● TEXT SHOWN:
────────────────────

In these opening lines, Owen explodes the idea that fighting for one’s country is sweet and fitting, which is what the Latin title of the poem (from an ode by Horace) means. There is nothing fitting or sweet about these soldiers or their situation. From the poem’s beginning, Owen inundates the reader with deliberately anti-heroic images that relentlessly condemn war. Instead of bold, brave men fighting a glorious war, we are faced with diminished fighters who are likened to beggars and old women (“hags”). They are not strong, but weak: they can’t even stand up straight and are knock-kneed. They seem to be sick, because they cough.

Dim through the misty panes and thick green light,
As under a green sea, I saw him drowning.

There is a lyrical beauty in this description by the speaker with his gas mask on, seeing through its “misty panes” of protective glass the soldier who has not gotten on his gas mask in time. The green fog of the gas is compared to a sea, and from the safety of his mask, the image quickly turns to horror as the speaker sees his fellow soldier “drowning.”

────────────────────

● LISTED RECORDS:
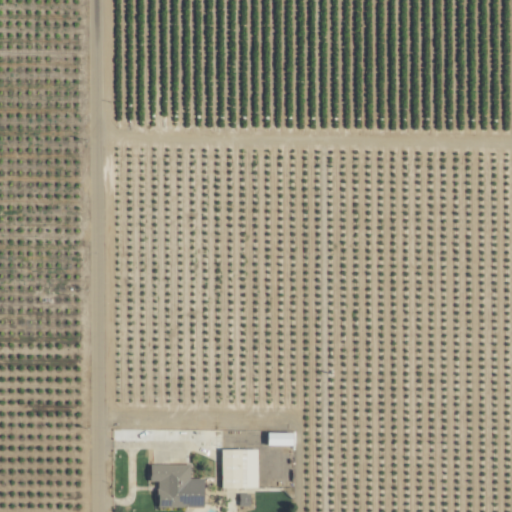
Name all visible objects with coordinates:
crop: (256, 255)
road: (99, 256)
building: (277, 439)
building: (237, 469)
building: (174, 486)
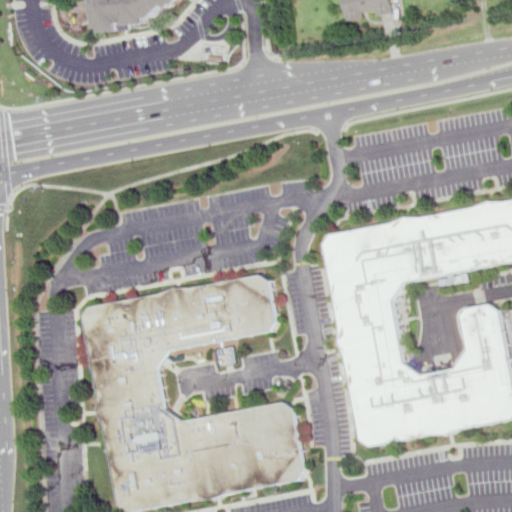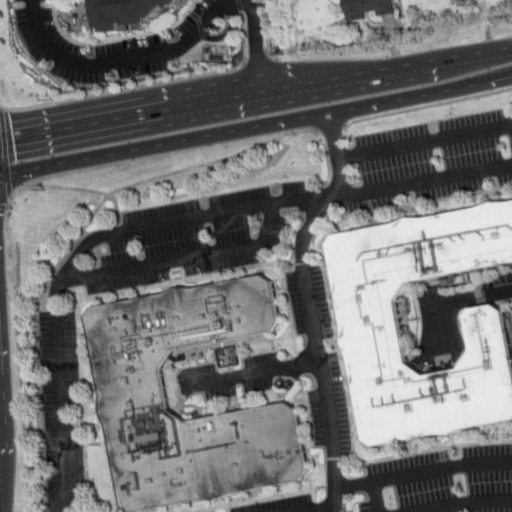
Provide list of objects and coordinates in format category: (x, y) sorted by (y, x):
building: (368, 8)
building: (369, 8)
building: (132, 12)
building: (133, 12)
road: (243, 12)
road: (267, 29)
road: (257, 45)
road: (476, 52)
road: (276, 58)
road: (123, 59)
road: (258, 60)
road: (246, 64)
road: (350, 74)
road: (32, 107)
road: (0, 110)
road: (0, 112)
road: (130, 116)
road: (256, 126)
traffic signals: (13, 139)
road: (425, 142)
road: (6, 156)
parking lot: (434, 159)
road: (145, 180)
road: (61, 187)
road: (333, 187)
road: (4, 207)
road: (160, 222)
parking lot: (195, 236)
road: (184, 258)
road: (473, 299)
building: (423, 322)
building: (423, 323)
road: (438, 324)
parking lot: (320, 358)
road: (250, 373)
parking lot: (230, 377)
road: (325, 383)
building: (189, 397)
building: (191, 398)
parking lot: (62, 411)
road: (423, 471)
parking lot: (443, 482)
parking lot: (279, 505)
road: (429, 506)
road: (322, 509)
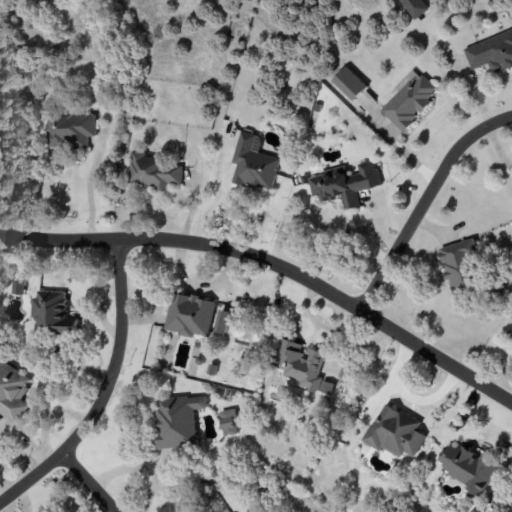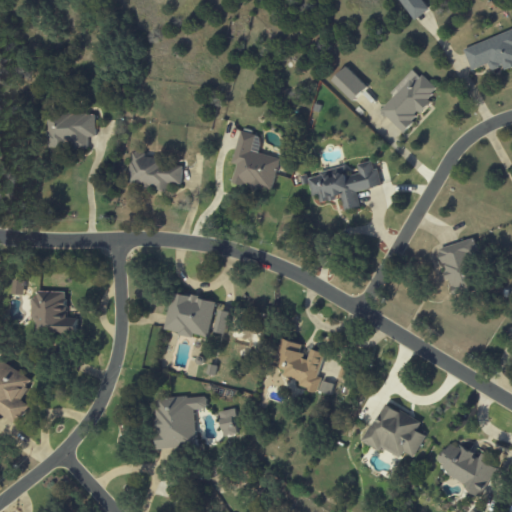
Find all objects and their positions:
building: (415, 8)
building: (491, 52)
building: (349, 84)
building: (408, 100)
building: (70, 130)
building: (253, 164)
building: (154, 172)
building: (344, 184)
road: (88, 189)
road: (217, 193)
road: (424, 200)
road: (272, 264)
building: (458, 267)
building: (52, 314)
building: (189, 315)
building: (222, 322)
building: (302, 367)
road: (104, 390)
building: (13, 392)
building: (177, 421)
building: (228, 422)
building: (394, 433)
road: (141, 468)
building: (466, 468)
road: (88, 481)
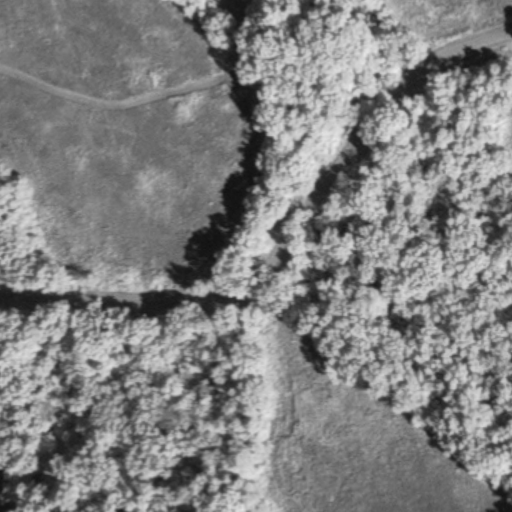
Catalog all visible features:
road: (269, 261)
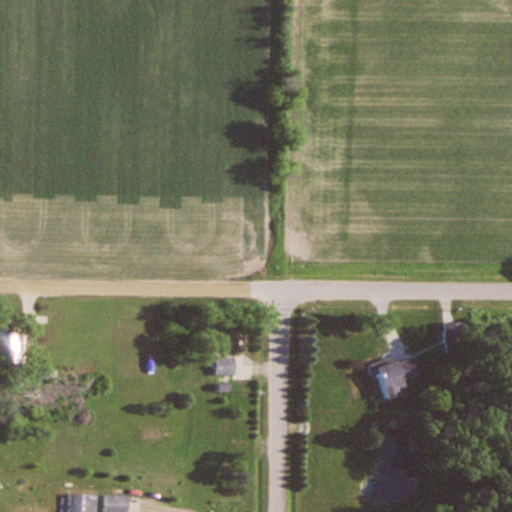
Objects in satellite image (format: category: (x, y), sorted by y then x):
road: (256, 287)
building: (227, 343)
building: (222, 367)
building: (390, 375)
road: (282, 400)
building: (80, 503)
building: (114, 504)
road: (157, 508)
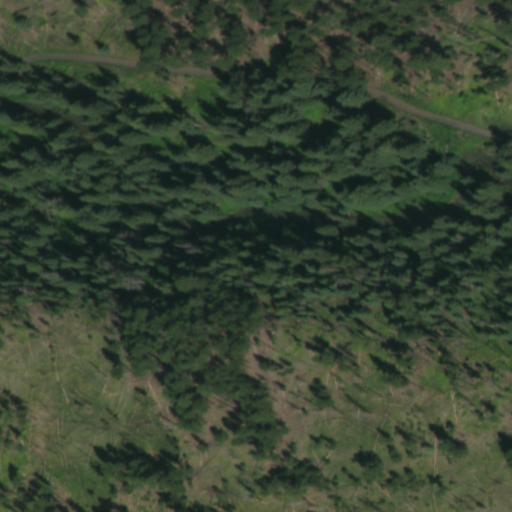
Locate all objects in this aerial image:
road: (257, 86)
river: (253, 213)
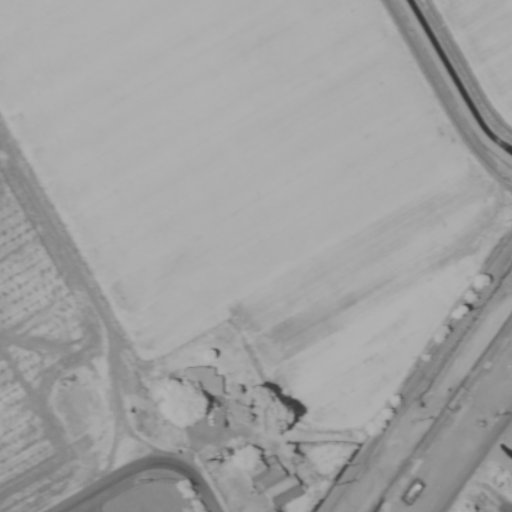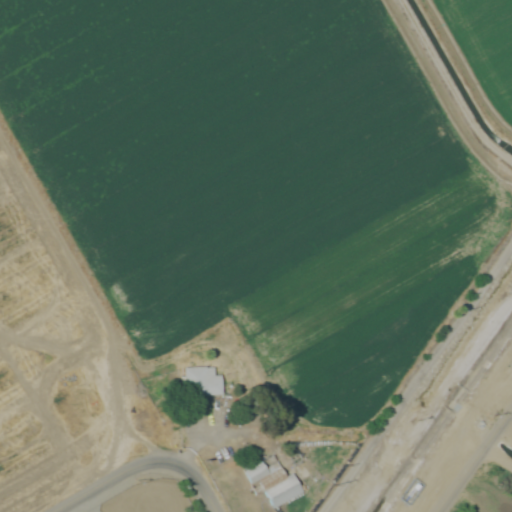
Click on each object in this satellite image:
road: (415, 376)
building: (203, 383)
building: (275, 485)
road: (291, 504)
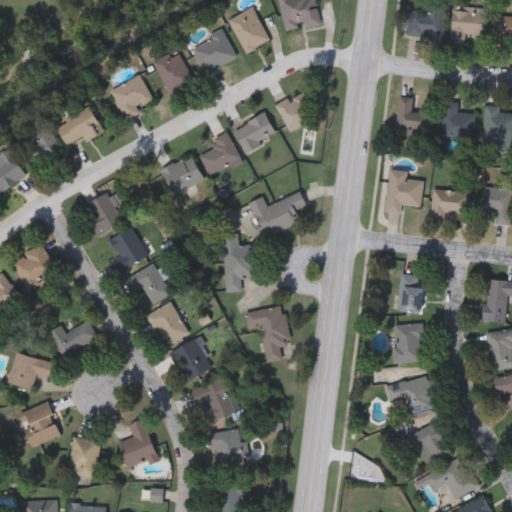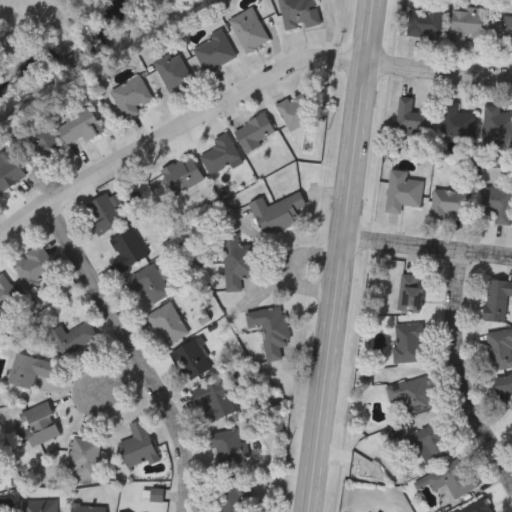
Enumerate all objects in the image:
building: (300, 13)
building: (301, 15)
building: (427, 20)
building: (468, 22)
building: (429, 23)
building: (470, 25)
building: (503, 26)
building: (503, 28)
building: (250, 29)
building: (251, 32)
building: (215, 51)
building: (216, 54)
road: (438, 71)
building: (174, 72)
building: (175, 75)
building: (130, 96)
building: (132, 99)
building: (304, 104)
building: (306, 107)
building: (412, 115)
building: (414, 118)
building: (457, 121)
building: (459, 124)
building: (80, 125)
building: (497, 126)
building: (81, 128)
building: (498, 129)
building: (255, 131)
building: (257, 134)
road: (177, 139)
building: (42, 146)
building: (43, 149)
building: (221, 152)
building: (222, 156)
building: (10, 168)
building: (10, 171)
building: (183, 173)
building: (185, 176)
building: (403, 190)
building: (405, 193)
building: (496, 201)
building: (450, 202)
building: (498, 204)
building: (452, 205)
building: (106, 209)
building: (108, 212)
building: (278, 212)
building: (279, 215)
building: (129, 248)
building: (130, 251)
road: (426, 254)
road: (339, 256)
building: (238, 260)
building: (35, 264)
building: (239, 264)
building: (37, 268)
building: (149, 282)
building: (151, 285)
building: (7, 291)
building: (410, 291)
building: (7, 294)
building: (412, 294)
building: (497, 298)
building: (499, 301)
building: (168, 322)
building: (170, 326)
building: (271, 327)
building: (273, 331)
building: (72, 336)
building: (74, 340)
building: (409, 341)
building: (411, 344)
building: (500, 347)
building: (501, 350)
road: (131, 356)
building: (192, 358)
building: (193, 361)
building: (29, 369)
building: (30, 372)
road: (465, 376)
road: (118, 382)
building: (504, 384)
building: (504, 386)
building: (414, 394)
building: (416, 397)
building: (216, 399)
building: (218, 402)
building: (40, 423)
building: (41, 426)
building: (431, 442)
building: (138, 445)
building: (433, 445)
building: (228, 447)
building: (140, 448)
building: (229, 450)
building: (85, 456)
building: (86, 459)
building: (451, 478)
building: (453, 481)
building: (232, 496)
building: (233, 498)
building: (40, 505)
building: (42, 506)
building: (477, 506)
building: (88, 507)
building: (480, 507)
building: (89, 509)
building: (370, 511)
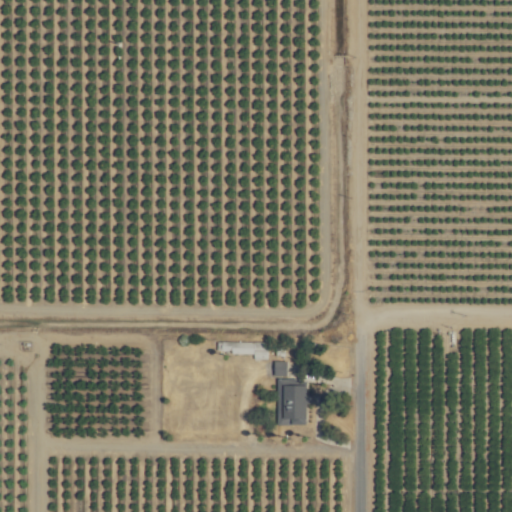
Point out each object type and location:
crop: (256, 256)
road: (441, 323)
building: (276, 368)
building: (287, 402)
road: (370, 417)
road: (310, 447)
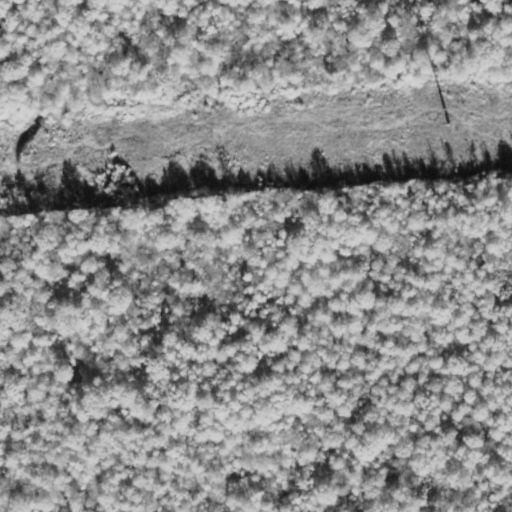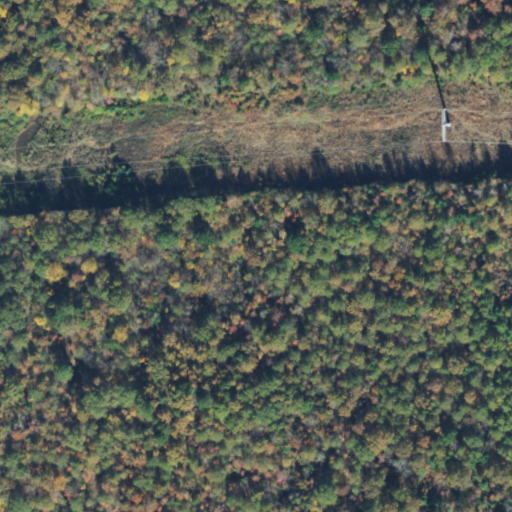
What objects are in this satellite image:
power tower: (464, 122)
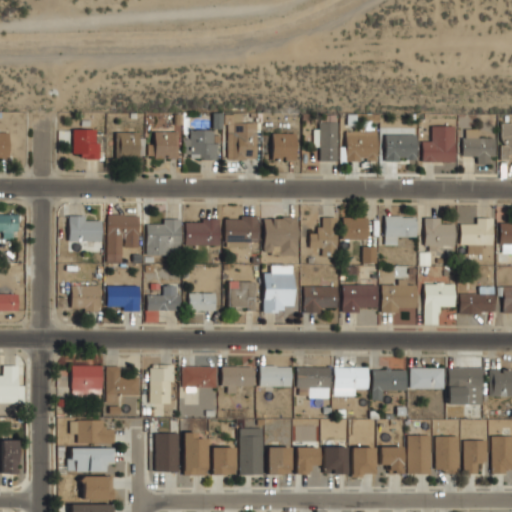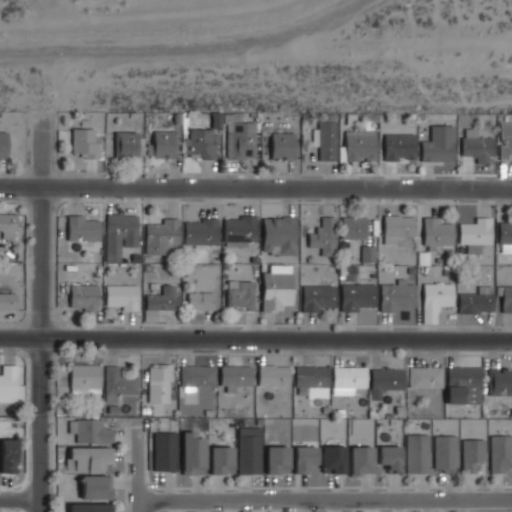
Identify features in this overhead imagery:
road: (45, 12)
road: (144, 17)
building: (324, 140)
building: (505, 140)
building: (83, 143)
building: (3, 144)
building: (162, 144)
building: (198, 144)
building: (359, 144)
building: (437, 144)
building: (125, 145)
building: (281, 146)
building: (398, 146)
building: (476, 146)
road: (255, 186)
building: (7, 226)
building: (352, 227)
building: (396, 227)
building: (81, 229)
building: (239, 231)
building: (201, 232)
building: (436, 233)
building: (278, 234)
building: (474, 234)
building: (119, 235)
building: (323, 236)
building: (162, 237)
building: (504, 237)
building: (367, 254)
building: (275, 288)
building: (239, 295)
building: (122, 296)
building: (356, 296)
building: (395, 296)
building: (82, 297)
building: (316, 297)
building: (506, 298)
building: (162, 299)
building: (434, 300)
building: (475, 300)
building: (7, 301)
building: (199, 301)
road: (40, 318)
road: (255, 340)
building: (272, 375)
building: (196, 376)
building: (234, 376)
building: (424, 377)
building: (84, 379)
building: (347, 380)
building: (310, 381)
building: (384, 381)
building: (498, 381)
building: (116, 384)
building: (9, 385)
building: (158, 385)
building: (462, 385)
building: (89, 431)
building: (247, 450)
building: (164, 451)
building: (416, 453)
building: (444, 453)
building: (500, 453)
building: (191, 454)
building: (471, 454)
building: (7, 455)
building: (389, 457)
building: (87, 458)
building: (303, 458)
building: (276, 459)
building: (332, 459)
building: (220, 460)
building: (360, 460)
road: (135, 470)
building: (94, 487)
road: (19, 499)
road: (324, 502)
building: (89, 507)
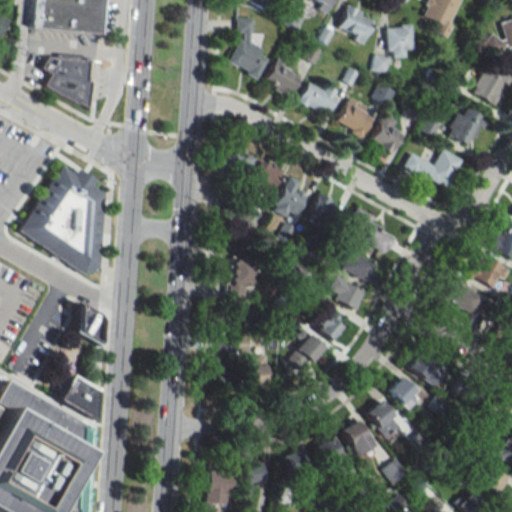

────────────────────

● PARTS OF THE EXERCISE:
a) Retype the part of the commentary that opens with the words containing "In these opening" and closes with "because they cough.".
b) Answer these questions from the commentary:
(i) According to the commentary, what does the Latin title of the poem mean?
(ii) To whom are the diminished fighters likened?
(iii) To what is the green fog of the gas compared?
Nothing in the listing is needed here.

● REPLIES:
a)
In these opening lines, Owen explodes the idea that fighting for one’s country is sweet and fitting, which is what the Latin title of the poem (from an ode by Horace) means. There is nothing fitting or sweet about these soldiers or their situation. From the poem’s beginning, Owen inundates the reader with deliberately anti-heroic images that relentlessly condemn war. Instead of bold, brave men fighting a glorious war, we are faced with diminished fighters who are likened to beggars and old women (“hags”). They are not strong, but weak: they can’t even stand up straight and are knock-kneed. They seem to be sick, because they cough.

b)
(i) That fighting for one's country is sweet and fitting.
(ii) To beggars and old women ("hags").
(iii) To a sea.